◆ TASK INSTRUCTIONS
The complete set of records should be given again verbatim.

Records from a data collection:
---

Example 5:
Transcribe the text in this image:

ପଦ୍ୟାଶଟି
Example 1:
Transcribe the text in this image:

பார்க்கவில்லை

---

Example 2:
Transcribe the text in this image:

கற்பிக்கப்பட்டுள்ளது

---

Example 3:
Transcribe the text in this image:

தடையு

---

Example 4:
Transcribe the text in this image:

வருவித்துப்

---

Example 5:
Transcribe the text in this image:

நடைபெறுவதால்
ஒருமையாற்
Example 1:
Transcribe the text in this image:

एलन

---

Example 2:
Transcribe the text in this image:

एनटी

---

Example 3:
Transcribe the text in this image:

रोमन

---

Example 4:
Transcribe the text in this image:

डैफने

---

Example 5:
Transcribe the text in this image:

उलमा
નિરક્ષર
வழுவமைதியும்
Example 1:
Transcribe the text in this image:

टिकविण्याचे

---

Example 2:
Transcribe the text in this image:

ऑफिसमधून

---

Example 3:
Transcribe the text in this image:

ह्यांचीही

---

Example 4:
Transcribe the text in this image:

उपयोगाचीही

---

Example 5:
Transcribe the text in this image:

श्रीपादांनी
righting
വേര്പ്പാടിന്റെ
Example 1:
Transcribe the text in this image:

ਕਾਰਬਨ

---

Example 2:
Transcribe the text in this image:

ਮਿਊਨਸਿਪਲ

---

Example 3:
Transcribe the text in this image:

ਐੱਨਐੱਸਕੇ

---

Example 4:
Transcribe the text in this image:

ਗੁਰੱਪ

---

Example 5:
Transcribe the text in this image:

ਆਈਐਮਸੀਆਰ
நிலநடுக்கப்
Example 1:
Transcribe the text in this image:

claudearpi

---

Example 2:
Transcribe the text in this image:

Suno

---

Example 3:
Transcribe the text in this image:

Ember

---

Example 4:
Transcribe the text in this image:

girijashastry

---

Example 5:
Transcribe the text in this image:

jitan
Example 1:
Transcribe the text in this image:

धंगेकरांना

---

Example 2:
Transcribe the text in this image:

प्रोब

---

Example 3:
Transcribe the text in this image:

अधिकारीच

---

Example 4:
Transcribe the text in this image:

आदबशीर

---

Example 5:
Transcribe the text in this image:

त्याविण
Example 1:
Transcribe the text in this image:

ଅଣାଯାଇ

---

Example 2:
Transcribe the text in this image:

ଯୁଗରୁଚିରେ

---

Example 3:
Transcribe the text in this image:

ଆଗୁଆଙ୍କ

◆ EXPECTED OUTPUT
---

Example 5:
Transcribe the text in this image:

ପଦ୍ୟାଶଟି
Example 1:
Transcribe the text in this image:

பார்க்கவில்லை

---

Example 2:
Transcribe the text in this image:

கற்பிக்கப்பட்டுள்ளது

---

Example 3:
Transcribe the text in this image:

தடையு

---

Example 4:
Transcribe the text in this image:

வருவித்துப்

---

Example 5:
Transcribe the text in this image:

நடைபெறுவதால்
ஒருமையாற்
Example 1:
Transcribe the text in this image:

एलन

---

Example 2:
Transcribe the text in this image:

एनटी

---

Example 3:
Transcribe the text in this image:

रोमन

---

Example 4:
Transcribe the text in this image:

डैफने

---

Example 5:
Transcribe the text in this image:

उलमा
નિરક્ષર
வழுவமைதியும்
Example 1:
Transcribe the text in this image:

टिकविण्याचे

---

Example 2:
Transcribe the text in this image:

ऑफिसमधून

---

Example 3:
Transcribe the text in this image:

ह्यांचीही

---

Example 4:
Transcribe the text in this image:

उपयोगाचीही

---

Example 5:
Transcribe the text in this image:

श्रीपादांनी
righting
വേര്പ്പാടിന്റെ
Example 1:
Transcribe the text in this image:

ਕਾਰਬਨ

---

Example 2:
Transcribe the text in this image:

ਮਿਊਨਸਿਪਲ

---

Example 3:
Transcribe the text in this image:

ਐੱਨਐੱਸਕੇ

---

Example 4:
Transcribe the text in this image:

ਗੁਰੱਪ

---

Example 5:
Transcribe the text in this image:

ਆਈਐਮਸੀਆਰ
நிலநடுக்கப்
Example 1:
Transcribe the text in this image:

claudearpi

---

Example 2:
Transcribe the text in this image:

Suno

---

Example 3:
Transcribe the text in this image:

Ember

---

Example 4:
Transcribe the text in this image:

girijashastry

---

Example 5:
Transcribe the text in this image:

jitan
Example 1:
Transcribe the text in this image:

धंगेकरांना

---

Example 2:
Transcribe the text in this image:

प्रोब

---

Example 3:
Transcribe the text in this image:

अधिकारीच

---

Example 4:
Transcribe the text in this image:

आदबशीर

---

Example 5:
Transcribe the text in this image:

त्याविण
Example 1:
Transcribe the text in this image:

ଅଣାଯାଇ

---

Example 2:
Transcribe the text in this image:

ଯୁଗରୁଚିରେ

---

Example 3:
Transcribe the text in this image:

ଆଗୁଆଙ୍କ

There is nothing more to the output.